BTW, "inrush" is usually used to indicate a momentary condition. That's appropriate for a normal motor startup. But in the example you cite, where the rotation is held at abnormally low RPM's for a while, "inrush" sort of loses its meaning because now you're talking about a sustained condition. I guess you could say that the system can tolerate inrush current, but sustained currents at those same levels is likely to be destructive. More generally, most systems (whether electrical, mechanical, or whatever) can tolerate "peak" values for a short time but those same values over a longer time cause problems; otherwise they wouldn't be spec'd as "peak" values! {grin}

EDIT: This is true of semiconductors too, which is why transistors "burn out" when subjected to excessively high currents for too long. The die can tolerate intermittent peaks but sustained operation outside what is called the "Safe Operating Area" will damage or destroy the die. And repeated operation outside the SOA can lead to progressive damage, weakening the device and leading to failure later even at a lower, normally acceptable operational level. The semiconductor industry publishes very clear specifications of what "intermittent" and "SOA" means for individual products, a pattern NOT followed by other disciplines which is very annoying because right at the moment I'm trying to determine what "intermittent" means in a mechanical environment and nobody seems to know.
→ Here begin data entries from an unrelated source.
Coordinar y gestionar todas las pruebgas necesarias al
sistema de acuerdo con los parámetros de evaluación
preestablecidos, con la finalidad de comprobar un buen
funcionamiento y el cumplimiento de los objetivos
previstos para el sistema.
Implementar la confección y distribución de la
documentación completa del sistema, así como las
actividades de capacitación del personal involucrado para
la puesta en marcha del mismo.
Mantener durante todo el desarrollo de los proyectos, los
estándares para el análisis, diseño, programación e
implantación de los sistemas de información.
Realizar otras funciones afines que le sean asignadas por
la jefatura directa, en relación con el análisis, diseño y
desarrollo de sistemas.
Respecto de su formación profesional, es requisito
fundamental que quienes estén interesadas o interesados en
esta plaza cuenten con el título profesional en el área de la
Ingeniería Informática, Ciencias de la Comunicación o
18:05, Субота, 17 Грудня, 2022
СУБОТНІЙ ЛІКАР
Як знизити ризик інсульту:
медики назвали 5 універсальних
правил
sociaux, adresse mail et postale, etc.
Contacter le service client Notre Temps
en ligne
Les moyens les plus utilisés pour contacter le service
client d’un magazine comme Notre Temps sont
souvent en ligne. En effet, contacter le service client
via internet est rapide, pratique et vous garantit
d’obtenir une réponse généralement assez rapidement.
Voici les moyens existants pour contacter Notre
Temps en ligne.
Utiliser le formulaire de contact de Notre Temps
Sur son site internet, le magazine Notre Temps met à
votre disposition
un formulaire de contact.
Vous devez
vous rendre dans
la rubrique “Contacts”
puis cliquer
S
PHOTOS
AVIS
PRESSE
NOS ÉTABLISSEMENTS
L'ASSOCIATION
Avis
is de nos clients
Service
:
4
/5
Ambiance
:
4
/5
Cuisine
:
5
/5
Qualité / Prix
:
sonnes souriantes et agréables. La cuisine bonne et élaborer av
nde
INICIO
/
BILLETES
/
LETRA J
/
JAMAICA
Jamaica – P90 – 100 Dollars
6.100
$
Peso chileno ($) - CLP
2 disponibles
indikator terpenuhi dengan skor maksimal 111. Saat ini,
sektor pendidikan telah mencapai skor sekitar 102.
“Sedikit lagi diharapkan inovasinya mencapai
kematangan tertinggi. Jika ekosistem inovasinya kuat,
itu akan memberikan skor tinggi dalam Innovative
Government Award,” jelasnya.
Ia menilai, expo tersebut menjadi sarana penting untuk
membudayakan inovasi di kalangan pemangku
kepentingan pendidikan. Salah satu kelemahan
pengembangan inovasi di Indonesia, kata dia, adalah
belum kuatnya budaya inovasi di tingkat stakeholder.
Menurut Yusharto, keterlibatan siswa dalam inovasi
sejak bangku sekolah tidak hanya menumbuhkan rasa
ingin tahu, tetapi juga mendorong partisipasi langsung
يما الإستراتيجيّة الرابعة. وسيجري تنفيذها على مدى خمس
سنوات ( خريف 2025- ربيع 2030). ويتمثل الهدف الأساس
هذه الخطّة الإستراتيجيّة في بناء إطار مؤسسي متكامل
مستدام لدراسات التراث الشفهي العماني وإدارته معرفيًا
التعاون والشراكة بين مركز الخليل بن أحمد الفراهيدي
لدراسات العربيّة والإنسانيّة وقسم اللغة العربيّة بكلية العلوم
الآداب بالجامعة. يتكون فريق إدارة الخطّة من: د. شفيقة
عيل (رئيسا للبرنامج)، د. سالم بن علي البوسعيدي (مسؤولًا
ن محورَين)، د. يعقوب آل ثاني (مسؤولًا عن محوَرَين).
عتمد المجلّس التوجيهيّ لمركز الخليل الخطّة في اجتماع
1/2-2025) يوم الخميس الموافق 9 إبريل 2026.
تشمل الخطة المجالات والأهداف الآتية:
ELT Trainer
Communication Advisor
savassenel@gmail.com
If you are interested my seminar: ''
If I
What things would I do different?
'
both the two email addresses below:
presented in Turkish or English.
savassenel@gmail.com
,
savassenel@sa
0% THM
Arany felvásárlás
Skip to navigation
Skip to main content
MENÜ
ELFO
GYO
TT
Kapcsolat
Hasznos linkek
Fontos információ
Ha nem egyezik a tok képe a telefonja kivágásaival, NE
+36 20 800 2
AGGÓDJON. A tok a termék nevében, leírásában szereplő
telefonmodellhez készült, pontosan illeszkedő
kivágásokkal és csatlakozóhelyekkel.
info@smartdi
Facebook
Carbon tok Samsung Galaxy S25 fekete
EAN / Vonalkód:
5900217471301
Thanks as always for the lesson ID.

Not a "lesson", just friends talking shop! {grin}

No, this is a lesson. And thanks for the reply back to the original question. IDBoating i was hoping you would chime in. I am considering on the options on which way to go. The Bennetts had a little bit of interest because of the adjustability and their feedback system that they have for adjustment. However I do understand that the lencos have a little bit more power and seem to last a while longer. I am still on the fence trying to decide to go with tabs or Gates. I do plan on using an electronic controller to help automate whichever way I do go with. Having the 24ve with the characteristic that it needs that back corner on the Surfside stuck in the water may dictate that Tabs are a must. However with the listed boat and a suck gate the wave is much better. With tests on the suck gate the 24ve still needed list to the surf side. I did play around with ballast weight and placement but still came to the conclusion that listed and corner heavy produced the best wave. But I still want to do transfers without buying a new boat.